On 2015/1/30 11:14, Viresh Kumar wrote:
> On 30 January 2015 at 07:51, ethan zhao <ethan.zhao@oracle.com> wrote:
>>> My reasoning of why your observation doesn't fit here:
>>>
>>> Copying from your earlier mail..
>>>
>>>    Thread A: Workqueue: kacpi_notify
>>>
>>>    acpi_processor_notify()
>>>      acpi_processor_ppc_has_changed()
>>>            cpufreq_update_policy()
>>>              cpufreq_cpu_get()
>>>                kobject_get()
>>>
>>> This tries to increment the count and the warning you have mentioned
>>> happen because:
>>>
>>> WARN_ON_ONCE(atomic_inc_return(&kref->refcount) < 2);
>>>
>>> i.e. even after incrementing the count, it is < 2. Which I believe will be
>>> 1. Which means that we have tried to do kobject_get() on a kobject
>>> for which kobject_put() is already done.
>>>
>>>    Thread B: xenbus_thread()
>>>
>>>    xenbus_thread()
>>>      msg->u.watch.handle->callback()
>>>        handle_vcpu_hotplug_event()
>>>          vcpu_hotplug()
>>>            cpu_down()
>>>              __cpu_notify(CPU_DOWN_PREPARE..)
>>>                cpufreq_cpu_callback()
>>>                  __cpufreq_remove_dev_prepare()
>>>                    update_policy_cpu()
>>>                      kobject_move()
>>>
>>>
>>> Okay, where is the race or kobject_put() here ? We are just moving
>>> the kobject and it has nothing to do with the refcount of kobject.
>>>
>>> Why do you see its a race ?
>>   I mean the policy->cpu has been changed, that CPU is about to be down,
>>   Thread A continue to get and update the policy for it blindly, that is
>>   what I Say 'race', not the refcount itself.
> First of all, the WARN you had in your patch doesn't have anything to do
> with the so-called race you just define.
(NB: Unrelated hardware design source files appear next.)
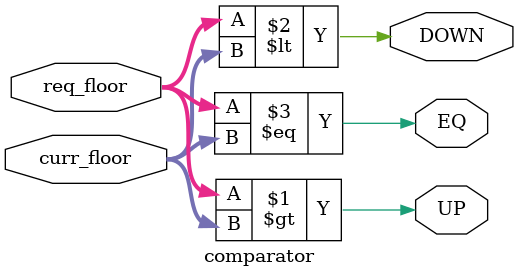
<source format=v>
module comparator(
  input [1:0] req_floor,
  input [1:0] curr_floor,
  output wire UP,
  output wire DOWN,
  output wire EQ
  );
  
  assign UP = (req_floor > curr_floor);
  assign DOWN = (req_floor < curr_floor);
  assign EQ = (req_floor == curr_floor);
endmodule


</source>
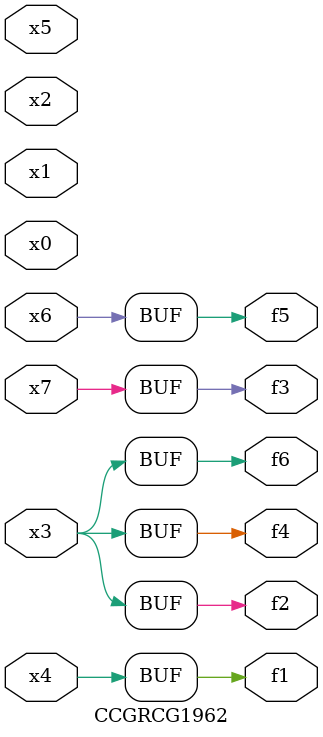
<source format=v>
module CCGRCG1962(
	input x0, x1, x2, x3, x4, x5, x6, x7,
	output f1, f2, f3, f4, f5, f6
);
	assign f1 = x4;
	assign f2 = x3;
	assign f3 = x7;
	assign f4 = x3;
	assign f5 = x6;
	assign f6 = x3;
endmodule

</source>
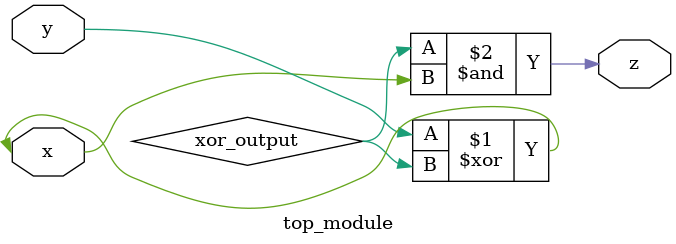
<source format=sv>
module top_module(
  input x,
  input y,
  output z);

  // Implementing the logical XOR operation between inputs x and y
  wire xor_output;
  xor xor_gate(x, y, xor_output);

  // Implementing the logical AND operation between the XOR output and input x
  assign z = xor_output & x;

endmodule

</source>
Its because of the reason I defined
> earlier.


>
> Second, what if policy->cpu is getting updated? A policy manages a group
> of CPUs, not a single cpu. And there still are other CPUs online for that
> policy and so kobject_get() for that policy->kobj is perfectly valid.
  You mean the policy is shared by all CPUs, so PPC notification about one
  CPU should update all CPU's policy, right ? even the requested CPU is 
shutting
  down.

Thanks,
Ethan